Instruction: In the lines below, look for "race". Copy each line where it appears.

(Records for this exercise)

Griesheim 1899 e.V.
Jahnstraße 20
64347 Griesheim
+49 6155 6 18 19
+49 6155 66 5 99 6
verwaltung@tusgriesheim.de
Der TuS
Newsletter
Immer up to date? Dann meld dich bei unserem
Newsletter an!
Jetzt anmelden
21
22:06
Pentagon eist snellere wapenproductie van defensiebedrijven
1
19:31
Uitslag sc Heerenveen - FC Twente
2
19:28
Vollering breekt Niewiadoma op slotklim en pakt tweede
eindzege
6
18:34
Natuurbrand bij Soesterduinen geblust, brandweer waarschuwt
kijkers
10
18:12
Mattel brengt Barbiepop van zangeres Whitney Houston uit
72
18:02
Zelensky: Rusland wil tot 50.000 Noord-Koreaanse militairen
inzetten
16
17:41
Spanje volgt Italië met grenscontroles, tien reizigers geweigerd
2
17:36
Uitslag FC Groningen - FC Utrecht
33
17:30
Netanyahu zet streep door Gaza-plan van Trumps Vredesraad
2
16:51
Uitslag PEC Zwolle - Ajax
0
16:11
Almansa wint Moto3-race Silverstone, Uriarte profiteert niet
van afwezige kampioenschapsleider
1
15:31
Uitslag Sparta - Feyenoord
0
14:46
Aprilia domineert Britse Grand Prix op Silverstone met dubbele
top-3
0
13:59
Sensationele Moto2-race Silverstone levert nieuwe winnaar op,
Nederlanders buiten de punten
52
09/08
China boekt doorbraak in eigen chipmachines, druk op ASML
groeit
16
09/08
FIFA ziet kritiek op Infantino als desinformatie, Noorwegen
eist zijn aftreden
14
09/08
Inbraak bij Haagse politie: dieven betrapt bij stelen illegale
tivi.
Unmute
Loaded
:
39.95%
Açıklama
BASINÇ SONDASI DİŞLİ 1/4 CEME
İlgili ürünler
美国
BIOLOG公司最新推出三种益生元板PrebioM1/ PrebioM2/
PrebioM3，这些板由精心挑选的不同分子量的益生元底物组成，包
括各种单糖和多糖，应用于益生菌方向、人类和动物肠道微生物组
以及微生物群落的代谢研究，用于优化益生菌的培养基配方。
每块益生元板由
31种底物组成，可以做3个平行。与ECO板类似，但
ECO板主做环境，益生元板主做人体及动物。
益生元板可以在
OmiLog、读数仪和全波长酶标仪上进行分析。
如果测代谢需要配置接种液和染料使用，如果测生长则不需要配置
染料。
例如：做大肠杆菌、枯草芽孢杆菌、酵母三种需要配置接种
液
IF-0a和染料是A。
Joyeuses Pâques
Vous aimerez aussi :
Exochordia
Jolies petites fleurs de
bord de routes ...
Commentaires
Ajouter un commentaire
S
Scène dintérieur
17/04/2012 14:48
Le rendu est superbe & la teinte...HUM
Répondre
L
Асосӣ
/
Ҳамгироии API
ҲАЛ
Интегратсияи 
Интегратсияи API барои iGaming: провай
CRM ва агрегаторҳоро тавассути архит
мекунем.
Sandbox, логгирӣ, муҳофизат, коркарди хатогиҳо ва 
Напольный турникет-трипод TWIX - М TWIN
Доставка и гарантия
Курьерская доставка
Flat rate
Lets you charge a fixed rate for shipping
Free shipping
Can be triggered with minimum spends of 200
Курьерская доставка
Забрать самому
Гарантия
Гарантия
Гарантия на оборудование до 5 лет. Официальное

(End Records for this exercise)

Answer to the exercise:
Almansa wint Moto3-race Silverstone, Uriarte profiteert niet
Sensationele Moto2-race Silverstone levert nieuwe winnaar op,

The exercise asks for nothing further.